SECNAV: Shipbuilders Need to Hire 250,000 Workers Over the Next Decade for ‘Golden Fleet’

ARLINGTON, Va. — To build the Navy’s planned Golden Fleet, U.S. naval shipbuilders must hire a quarter million shipbuilders over the next decade, Secretary of the Navy John Phelan said Tuesday.
Developing that workforce is key to the service’s plan to expand shipbuilding in parallel with new manufacturing techniques, Phelan said at the Surface Navy Association’s national symposium, as he emphasized the need for more vocational education and fair wages.
“Systems don’t build ships. People do,” Phelan said. “A quarter of the shipyard workforce is retirement eligible within five years. Over the next decade, shipbuilders and suppliers will need to hire roughly 250,000 skilled workers to meet demand. That means apprenticeships, vocational training, accelerated pipelines and partnerships with local communities. It also means paying fair wages … consistent build schedules so shipyard workers can have lifetime careers. AI and automation do not replace the workforce.”
In his speech, Phelan said the overall Golden Fleet effort is about getting new hulls to the fleet, improving the industrial base and “changing how the Department of the Navy does business.”
“It’s about our culture,” he added.
Officials have said accelerating shipbuilding is at the top of the Navy’s priority list. Last month, the Trump administration announced two new surface combatant programs — the FF(X) patrol frigate and the Trump-class BBG(X) battleship program.
The battleship evolved from the requirements for the DDG(X) program, Rear Adm. Derek Trinque said Tuesday at the conference. The DDG(X) program was set to follow the Arleigh Burke-class guided-missile destroyers, and the Navy planned to start construction on the new program in the 2030s.
Trinque, who serves as the director of the surface warfare division on the chief of naval operations’ staff (OPNAV N96), said he wants the new surface combatants to have hypersonic weapons.
“We found ourselves in a weird situation where in order to keep an adequate number of MK 41 [Vertical Launch System] cells, we were going to have to make a choice between a gun weapon system and Conventional Prompt Strike,” Trinque said. “I hate that choice.”
In the interim, the Navy considered building two different variants, one that would have the hypersonic weapons and one with the gun system. But Trinque said that would put the fleet in a difficult position because some carrier strike groups would have a large surface combatant with hypersonic strike weapons while others would have guns.

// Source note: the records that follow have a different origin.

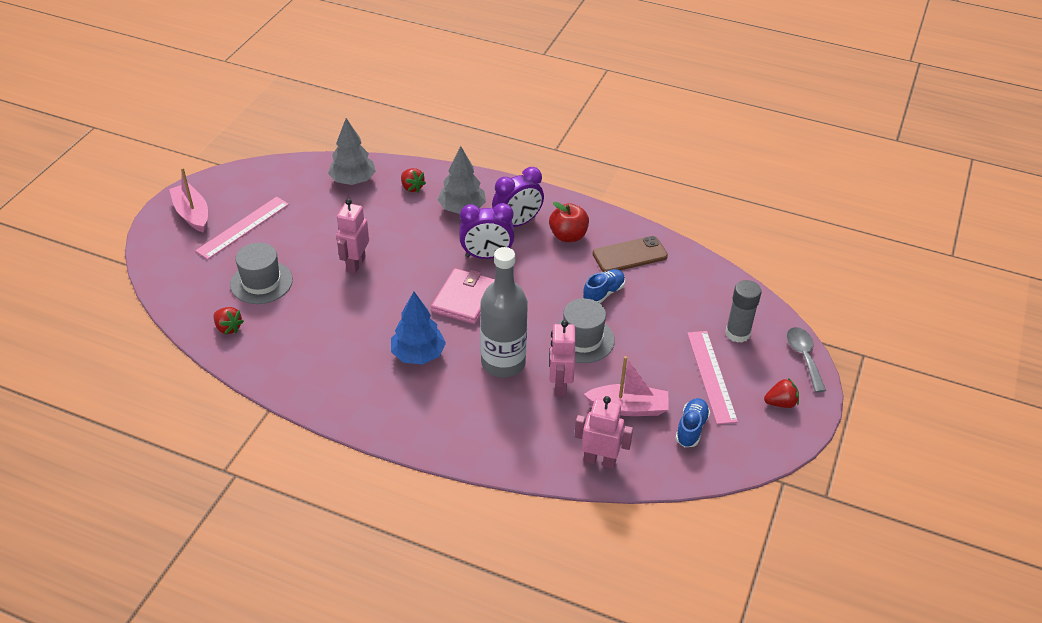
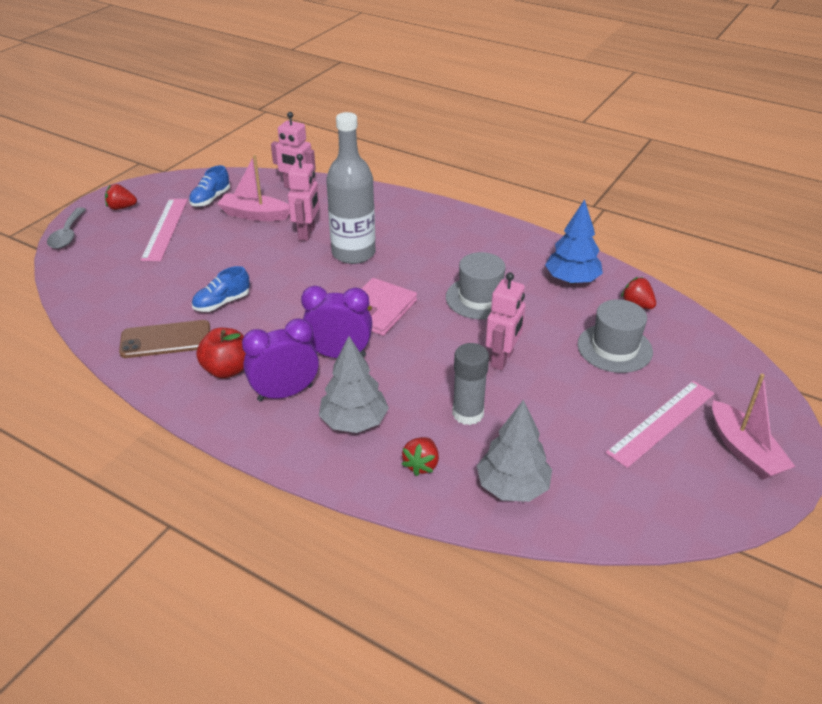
camera: 170 degrees left, 5 degrees down
blue tree [391,292,446,364] -> blue tree moved to [545,199,603,284]
red strawberry [401,168,426,192] -> red strawberry turned 135 degrees counterclockwise [402,437,439,476]
grey hat [552,298,615,363] -> grey hat moved to [446,252,506,320]
grey glue stick [725,280,761,343] -> grey glue stick moved to [452,343,489,425]

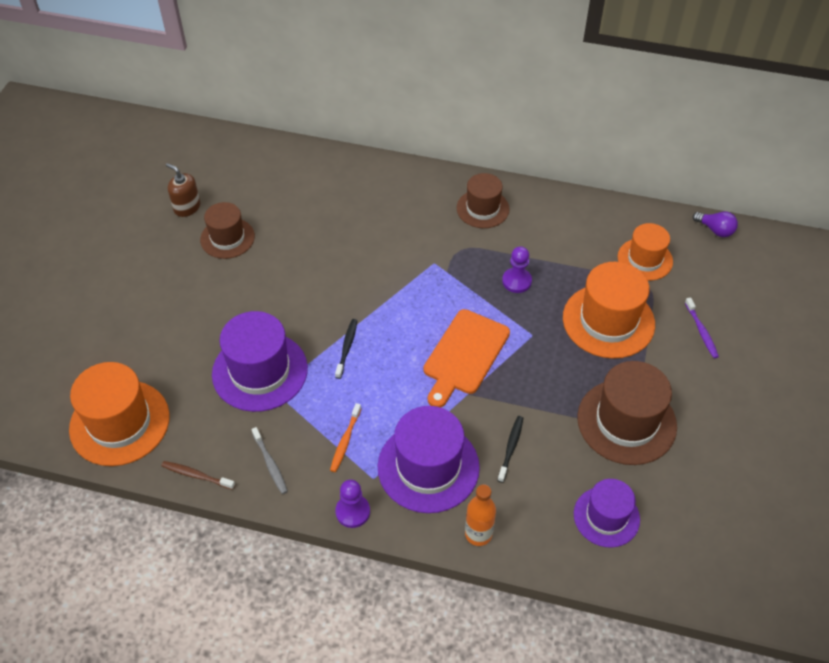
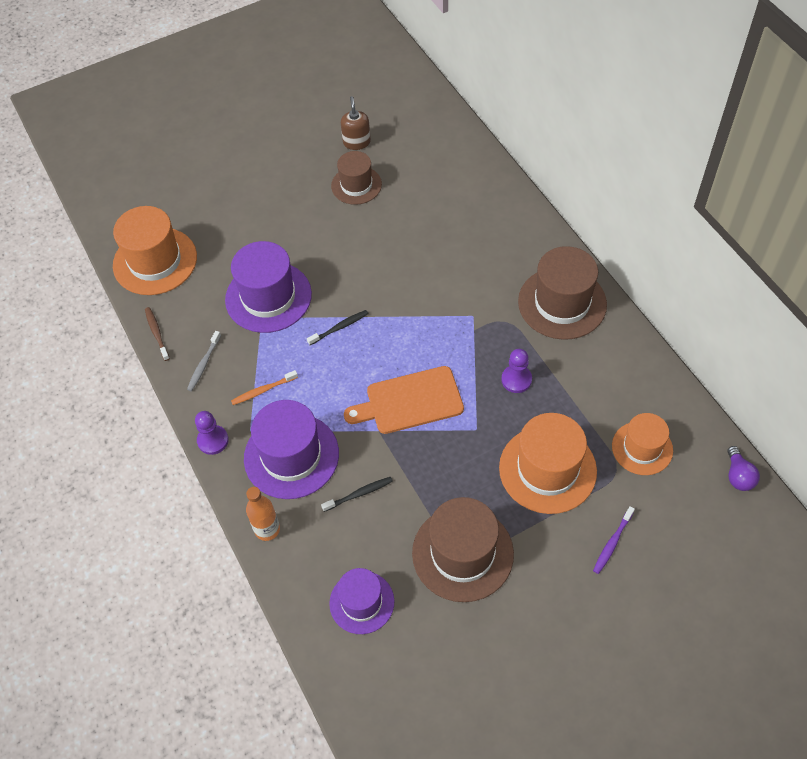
camera: 50 degrees right, 5 degrees up
brown hat [457,173,510,228] -> brown hat [518,246,607,340], size x1.59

“As the resource sponsor, as the requirements sponsor, I don’t want to put those kinds of limits on the fleet,” he said. “And so, when national leaders announced that they were interested in building a battleship, this was a great opportunity for us.”
President Donald Trump announced plans for the battleship last month at Mar-a-Lago, USNI News previously reported. The Trump-class ships will field the 128 MK-41 vertical launch system cells, AN/SPY-6 air search radar, 12 Conventional Prompt Strike long-range hypersonic missiles, an electromagnetic railgun and multiple five-inch guns.
Trinque said the battleship could provide command and control capability to a surface action group and that the ship would have a larger crew than the Navy’s current destroyers.
In addition to the new programs, the Navy is set to upend the service’s system commands in line with a wider Pentagon effort to streamline the acquisition and requirements process. Late last year, the service stood up the first portfolio acquisition executive for robotics and autonomous systems that consolidated most of the Navy’s unmanned surface and subsurface systems under a single office led by former Project Overmatch chief Rebecca Gassler. The service is working on developing PAE Maritime and PAE Aviation, among others, USNI News understands.